Date of Award

8-31-2014

Document Type

Campus Access Thesis

Degree Name

Master of Arts (MA)

Department

Historical Archaeology

First Advisor

Stephen W. Silliman

Second Advisor

Ping-Ann Addo

Third Advisor

Diana D. Loren

Abstract

During the forming of the early republic in late colonial New England, Anglo authors and intellectuals employed the literary device of othering in their work, casting Native Americans as the antithesis of "civilized" English culture in order to assert their own modernity and foster burgeoning nationalism. In colonial literature, as in the colonial world, the body was the platform where these racial and cultural differences were pronounced with depictions of skin color and dress being central to reinforcing politically expedient notions of cultural otherness. As Native Americans in southern New England during this period were rarely depicted in the historical record, and the few representations that exist were often skewed by this colonial bias, the artifacts of dress they left behind provide an outlet to reconstruct a more accurate sketch of their visible presence in the past.

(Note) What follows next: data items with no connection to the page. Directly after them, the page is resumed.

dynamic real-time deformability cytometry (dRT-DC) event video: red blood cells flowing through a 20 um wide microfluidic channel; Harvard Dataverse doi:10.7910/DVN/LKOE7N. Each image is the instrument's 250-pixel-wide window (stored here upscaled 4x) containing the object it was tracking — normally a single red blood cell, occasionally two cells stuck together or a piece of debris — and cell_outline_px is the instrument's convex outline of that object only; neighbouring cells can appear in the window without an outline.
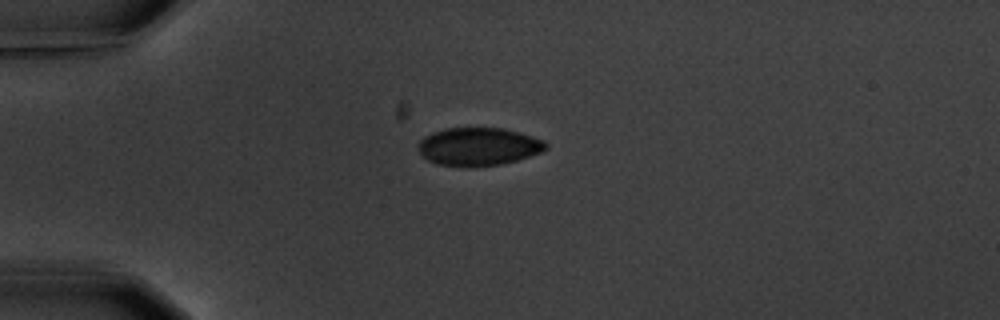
{"species": "common noctule bat (a hibernating species)", "species_latin": "Nyctalus noctula", "temperature_condition": "warm", "stored_images_in_passage": 7, "camera_frame_rate_fps": 3000, "um_per_image_px": 0.085, "animal": {"sex": "male", "body_mass_g": 20.1, "forearm_length_mm": 53.5}, "frame": {"image": 1, "passage_image": 1, "time_ms": 0.0, "image_size_px": [1000, 320], "cell_outline_px": [[548, 148], [540, 152], [516, 160], [500, 164], [436, 164], [428, 160], [416, 148], [416, 144], [424, 136], [432, 132], [444, 128], [504, 128], [520, 132], [544, 140], [548, 144]], "centroid_in_image_um": [40.66, 12.41], "position_along_channel_um": 44.3, "area_um2": 27.69}}
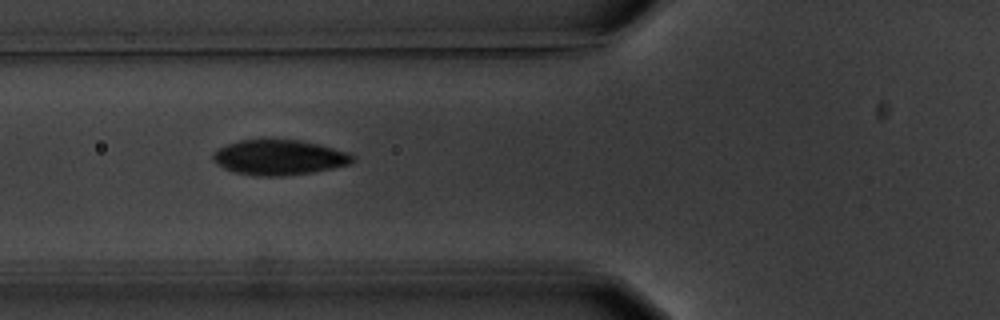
{"frame": {"image": 2, "passage_image": 3, "time_ms": 2.333, "image_size_px": [1000, 320], "cell_outline_px": [[356, 160], [348, 164], [332, 168], [312, 172], [284, 176], [256, 176], [232, 172], [216, 164], [212, 160], [212, 152], [228, 144], [240, 140], [264, 136], [300, 140], [348, 152], [356, 156]], "centroid_in_image_um": [23.67, 13.34], "position_along_channel_um": 102.1, "area_um2": 29.42}}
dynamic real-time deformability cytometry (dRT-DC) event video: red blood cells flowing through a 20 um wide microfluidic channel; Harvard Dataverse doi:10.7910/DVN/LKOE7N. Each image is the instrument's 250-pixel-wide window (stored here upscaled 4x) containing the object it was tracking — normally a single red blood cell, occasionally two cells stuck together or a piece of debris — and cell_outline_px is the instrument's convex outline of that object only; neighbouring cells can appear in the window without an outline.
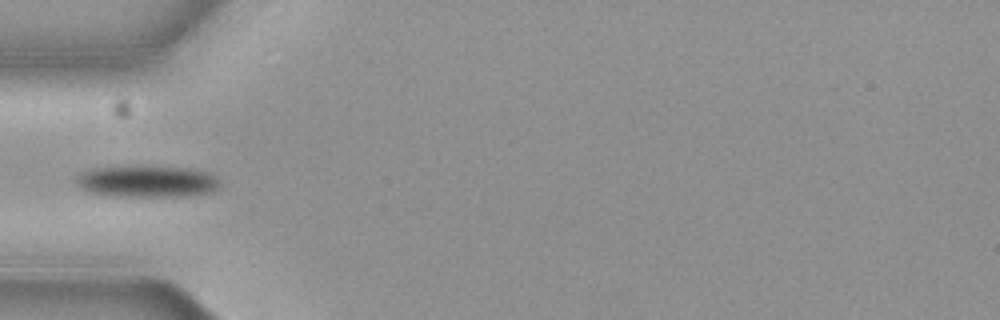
{"species": "common noctule bat (a hibernating species)", "species_latin": "Nyctalus noctula", "temperature_condition": "cold", "stored_images_in_passage": 1, "camera_frame_rate_fps": 3000, "um_per_image_px": 0.085, "animal": {"sex": "female", "body_mass_g": 19.3, "forearm_length_mm": 54.1}, "frame": {"image": 1, "passage_image": 1, "time_ms": 0.0, "image_size_px": [1000, 320], "cell_outline_px": [[220, 188], [212, 192], [188, 196], [112, 196], [88, 192], [80, 188], [76, 184], [76, 176], [80, 172], [92, 168], [184, 168], [208, 172], [216, 176], [220, 180]], "centroid_in_image_um": [12.52, 15.46], "position_along_channel_um": 72.5, "area_um2": 26.13}}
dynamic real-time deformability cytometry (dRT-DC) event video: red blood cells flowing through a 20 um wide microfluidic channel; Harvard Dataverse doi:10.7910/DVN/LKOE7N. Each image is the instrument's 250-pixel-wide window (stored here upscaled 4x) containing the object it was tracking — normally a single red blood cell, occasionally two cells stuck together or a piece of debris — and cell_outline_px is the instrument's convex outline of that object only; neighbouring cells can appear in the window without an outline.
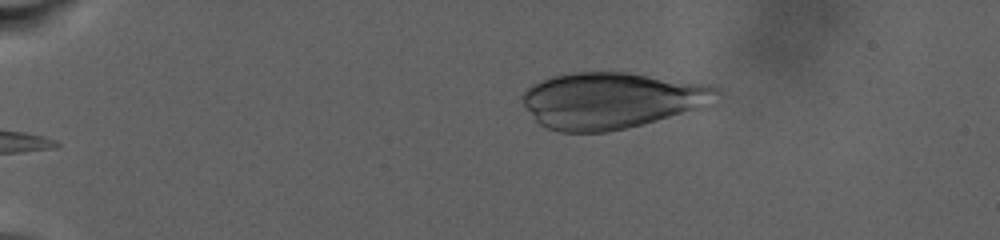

This thesis examines assemblages of dress and adornment from five Eastern Pequot households on the Lantern Hill Reservation in North Stonington, Connecticut, spanning the mid-eighteenth to early nineteenth century. With a focus on how individuals in these households expressed and performed their social identities through outward display, I offer a textured understanding of the appearance of Eastern Pequot people across households and decades. I draw on a combination of material culture studies, social theory, and critical materialism in a discussion of embodiment and the negotiation of identity in the colonial and early modern context. The material variation and spatial distribution of these artifacts across each site is examined, revealing the patterns of their use and disposal. These data are employed to determine how the distinct assemblages reflect individual consumption and affiliation as well as changes in the demography of the reservation community, restricted market connections, and overarching local and regional conditions.

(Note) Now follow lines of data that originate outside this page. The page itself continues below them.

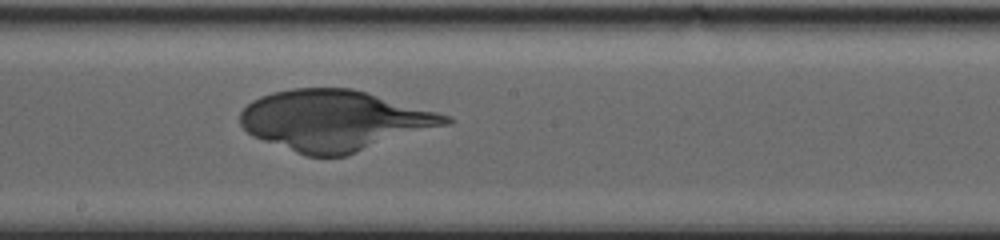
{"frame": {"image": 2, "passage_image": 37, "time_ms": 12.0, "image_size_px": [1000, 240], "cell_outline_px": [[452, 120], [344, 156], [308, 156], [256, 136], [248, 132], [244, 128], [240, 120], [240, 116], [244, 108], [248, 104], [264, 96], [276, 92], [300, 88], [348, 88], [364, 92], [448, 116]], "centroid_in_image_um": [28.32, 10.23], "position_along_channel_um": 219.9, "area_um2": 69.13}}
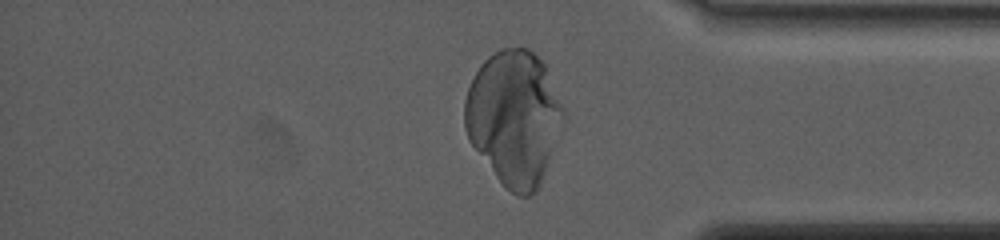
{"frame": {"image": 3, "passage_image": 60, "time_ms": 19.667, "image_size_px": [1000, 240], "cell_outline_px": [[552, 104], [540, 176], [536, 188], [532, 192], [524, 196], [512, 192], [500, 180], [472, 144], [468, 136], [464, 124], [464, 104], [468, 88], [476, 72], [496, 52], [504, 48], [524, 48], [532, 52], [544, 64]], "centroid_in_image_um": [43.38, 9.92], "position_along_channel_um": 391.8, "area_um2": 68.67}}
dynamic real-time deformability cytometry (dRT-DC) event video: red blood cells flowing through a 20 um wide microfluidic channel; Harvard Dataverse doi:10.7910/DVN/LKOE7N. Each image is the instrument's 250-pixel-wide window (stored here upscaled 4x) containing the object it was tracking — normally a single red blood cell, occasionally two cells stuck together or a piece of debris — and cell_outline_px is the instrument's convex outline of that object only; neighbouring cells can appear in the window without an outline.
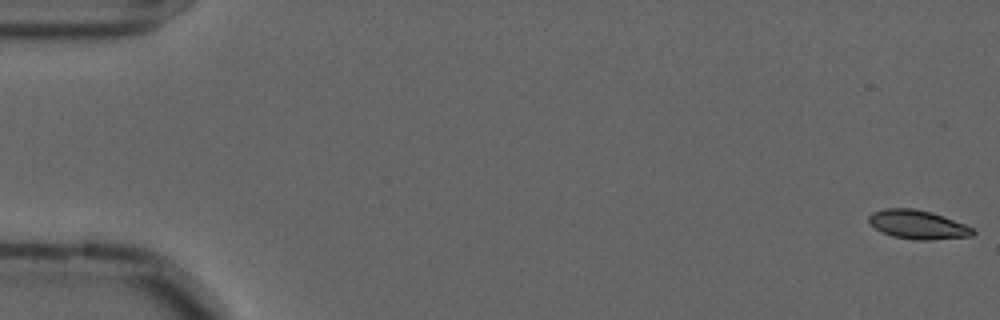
{"species": "common noctule bat (a hibernating species)", "species_latin": "Nyctalus noctula", "temperature_condition": "cold", "stored_images_in_passage": 18, "camera_frame_rate_fps": 3000, "um_per_image_px": 0.085, "animal": {"sex": "male", "forearm_length_mm": 52.5}, "frame": {"image": 1, "passage_image": 1, "time_ms": 0.0, "image_size_px": [1000, 320], "cell_outline_px": [[976, 232], [972, 236], [932, 240], [916, 240], [892, 236], [876, 228], [868, 220], [868, 216], [872, 212], [884, 208], [912, 208], [932, 212], [964, 224], [972, 228]], "centroid_in_image_um": [78.02, 19.09], "position_along_channel_um": 7.0, "area_um2": 17.4}}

This project shows that gender, occupation, trends in fashion, and economic access converged with ethnicity in the processes of identity negotiation at the five households. By selectively incorporating manufactured clothing and adornment into their daily practice while maintaining their individuality, members of the Eastern Pequot community refused the notion pushed by colonial authors that they could never be modern, while simultaneously maintaining strong connections to their heritage.